▶ _Task description_
Please quote the lines of the listing below from the line with "b) Att fastställa" to the line with "- **Probabilistic modeling", including both of those lines. Leave the pictures out of your answer.

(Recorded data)
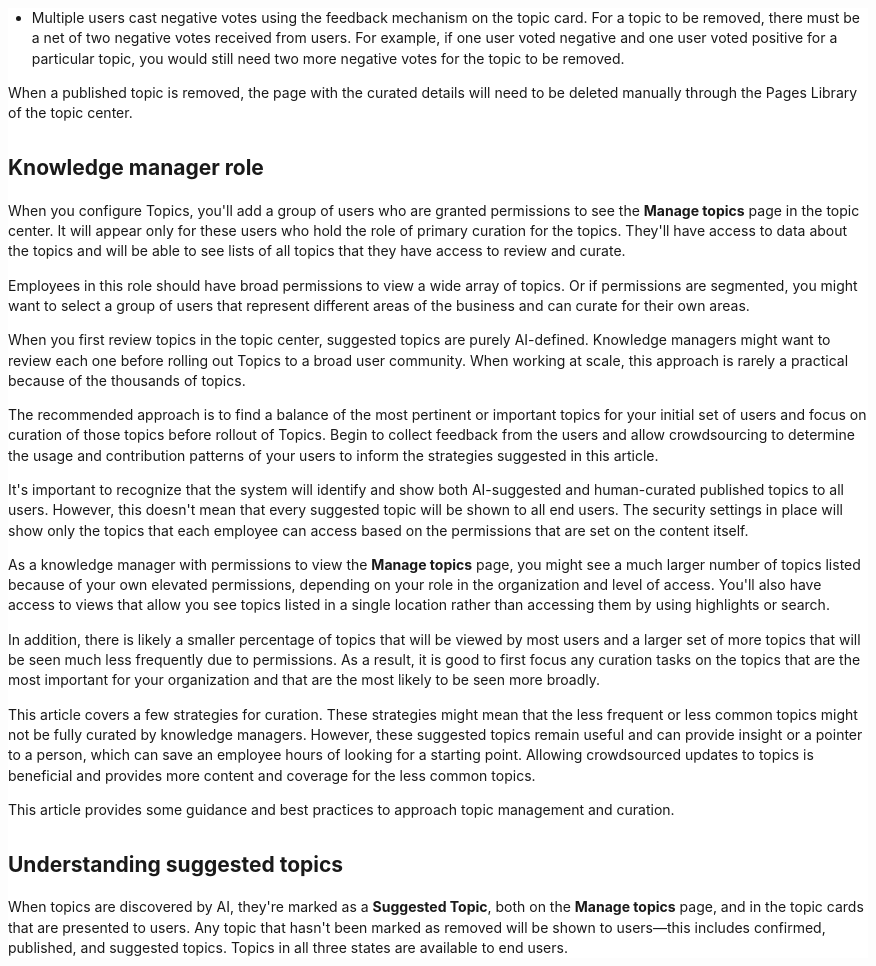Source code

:    - Multiple users cast negative votes using the feedback mechanism on the topic card. For a topic to be removed, there must be a net of two negative votes received from users. For example, if one user voted negative and one user voted positive for a particular topic, you would still need two more negative votes for the topic to be removed.

  When a published topic is removed, the page with the curated details will need to be deleted manually through the Pages Library of the topic center.

## Knowledge manager role

When you configure Topics, you'll add a group of users who are granted permissions to see the **Manage topics** page in the topic center. It will appear only for these users who hold the role of primary curation for the topics. They'll have access to data about the topics and will be able to see lists of all topics that they have access to review and curate.

Employees in this role should have broad permissions to view a wide array of topics. Or if permissions are segmented, you might want to select a group of users that represent different areas of the business and can curate for their own areas.

When you first review topics in the topic center, suggested topics are purely AI-defined. Knowledge managers might want to review each one before rolling out Topics to a broad user community. When working at scale, this approach is rarely a practical because of the thousands of topics.

The recommended approach is to find a balance of the most pertinent or important topics for your initial set of users and focus on curation of those topics before rollout of Topics. Begin to collect feedback from the users and allow crowdsourcing to determine the usage and contribution patterns of your users to inform the strategies suggested in this article.

It's important to recognize that the system will identify and show both AI-suggested and human-curated published topics to all users. However, this doesn't mean that every suggested topic will be shown to all end users. The security settings in place will show only the topics that each employee can access based on the permissions that are set on the content itself.

As a knowledge manager with permissions to view the **Manage topics** page, you might see a much larger number of topics listed because of your own elevated permissions, depending on your role in the organization and level of access. You'll also have access to views that allow you see topics listed in a single location rather than accessing them by using highlights or search.

In addition, there is likely a smaller percentage of topics that will be viewed by most users and a larger set of more topics that will be seen much less frequently due to permissions. As a result, it is good to first focus any curation tasks on the topics that are the most important for your organization and that are the most likely to be seen more broadly.

This article covers a few strategies for curation. These strategies might mean that the less frequent or less common topics might not be fully curated by knowledge managers. However, these suggested topics remain useful and can provide insight or a pointer to a person, which can save an employee hours of looking for a starting point. Allowing crowdsourced updates to topics is beneficial and provides more content and coverage for the less common topics.

This article provides some guidance and best practices to approach topic management and curation.

## Understanding suggested topics

When topics are discovered by AI, they're marked as a **Suggested Topic**, both on the **Manage topics** page, and in the topic cards that are presented to users. Any topic that hasn't been marked as removed will be shown to users—this includes confirmed, published, and suggested topics. Topics in all three states are available to end users.
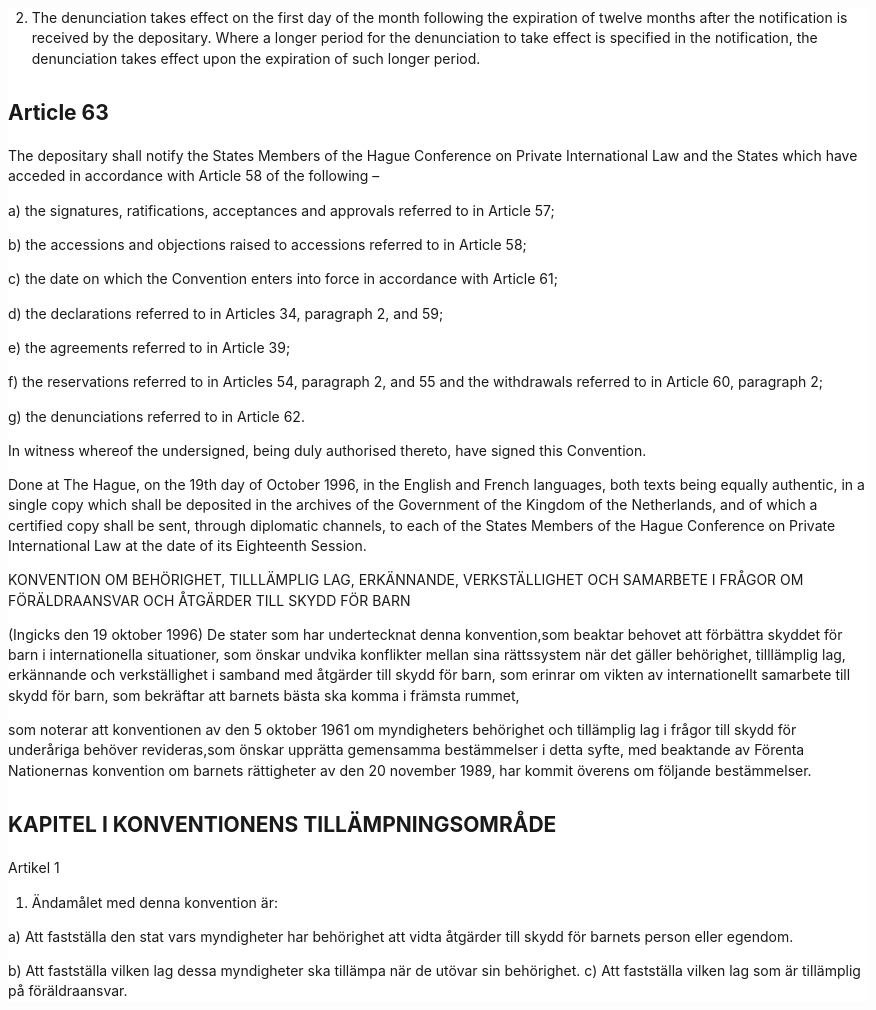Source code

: 2. The denunciation takes effect on the first day of the month following the expiration of twelve months after the notification is received by the depositary. Where a longer period for the denunciation to take effect is specified in the notification, the denunciation takes effect upon the expiration of such longer period.

## Article 63

The depositary shall notify the States Members of the Hague Conference on Private International Law and the States which have acceded in accordance with Article 58 of the following –

a) the signatures, ratifications, acceptances and approvals referred to in Article 57;

b) the accessions and objections raised to accessions referred to in Article 58;

c) the date on which the Convention enters into force in accordance with Article 61;

d) the declarations referred to in Articles 34, paragraph 2, and 59;

e) the agreements referred to in Article 39;

f) the reservations referred to in Articles 54, paragraph 2, and 55 and the withdrawals referred to in Article 60, paragraph 2;

g) the denunciations referred to in Article 62.

In witness whereof the undersigned, being duly authorised thereto, have signed this Convention.

Done at The Hague, on the 19th day of October 1996, in the English and French languages, both texts being equally authentic, in a single copy which shall be deposited in the archives of the Government of the Kingdom of the Netherlands, and of which a certified copy shall be sent, through diplomatic channels, to each of the States Members of the Hague Conference on Private International Law at the date of its Eighteenth Session.

KONVENTION OM BEHÖRIGHET, TILLLÄMPLIG LAG, ERKÄNNANDE, VERKSTÄLLIGHET OCH SAMARBETE I FRÅGOR OM FÖRÄLDRAANSVAR OCH ÅTGÄRDER TILL SKYDD FÖR BARN

(Ingicks den 19 oktober 1996)   De stater som har undertecknat denna konvention,som beaktar behovet att förbättra skyddet för barn i internationella situationer, som önskar undvika konflikter mellan sina rättssystem när det gäller behörighet, tilllämplig lag, erkännande och verkställighet i samband med åtgärder till skydd för barn,   som erinrar om vikten av internationellt samarbete till skydd för barn, som bekräftar att barnets bästa ska komma i främsta rummet,

som noterar att konventionen av den 5 oktober 1961 om myndigheters behörighet och tillämplig lag i frågor till skydd för underåriga behöver revideras,som önskar upprätta gemensamma bestämmelser i detta syfte, med beaktande av Förenta Nationernas konvention om barnets rättigheter av den 20 november 1989, har kommit överens om följande bestämmelser.

## KAPITEL I       KONVENTIONENS TILLÄMPNINGSOMRÅDE

Artikel 1

1. Ändamålet med denna konvention är:

a) Att fastställa den stat vars myndigheter har behörighet att vidta åtgärder till skydd för barnets person eller egendom.

b) Att fastställa vilken lag dessa myndigheter ska tillämpa när de utövar sin behörighet.   c) Att fastställa vilken lag som är tillämplig på föräldraansvar.
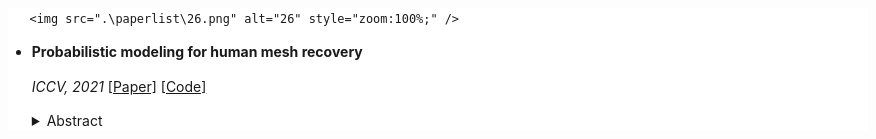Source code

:        <img src=".\paperlist\26.png" alt="26" style="zoom:100%;" />

- **Probabilistic modeling for human mesh recovery**

   *ICCV, 2021* [[Paper\]](http://openaccess.thecvf.com/content/ICCV2021/html/Kolotouros_Probabilistic_Modeling_for_Human_Mesh_Recovery_ICCV_2021_paper.html) [[Code\]]()

   <details>
   <summary>Abstract</summary>
       This paper focuses on the problem of 3D human reconstruction from 2D evidence. Although this is an inherently ambiguous problem, the majority of recent works avoid the uncertainty modeling and typically regress a single estimate for a given input. In contrast to that, in this work, we propose to embrace the reconstruction ambiguity and we recast the problem as learning a mapping from the input to a distribution of plausible 3D poses. Our approach is based on the normalizing flows model and offers a series of advantages. For conventional applications, where a single 3D estimate is required, our formulation allows for efficient mode computation. Using the mode leads to performance that is comparable with the state of the art among deterministic unimodal regression models. Simultaneously, since we have access to the likelihood of each sample, we demonstrate that our model is useful in a series of downstream tasks, where we leverage the probabilistic nature of the prediction as a tool for more accurate estimation. These tasks include reconstruction from multiple uncalibrated views, as well as human model fitting, where our model acts as a powerful image-based prior for mesh recovery. Our results validate the importance of probabilistic modeling, and indicate state-of-the-art performance across a variety of settings. Code and models are available at: https://www.seas.upenn.edu/ nkolot/projects/prohmr.
       <br />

▶ _Your response_
b) Att fastställa vilken lag dessa myndigheter ska tillämpa när de utövar sin behörighet.   c) Att fastställa vilken lag som är tillämplig på föräldraansvar.
Source code

:        <img src=".\paperlist\26.png" alt="26" style="zoom:100%;" />

- **Probabilistic modeling for human mesh recovery**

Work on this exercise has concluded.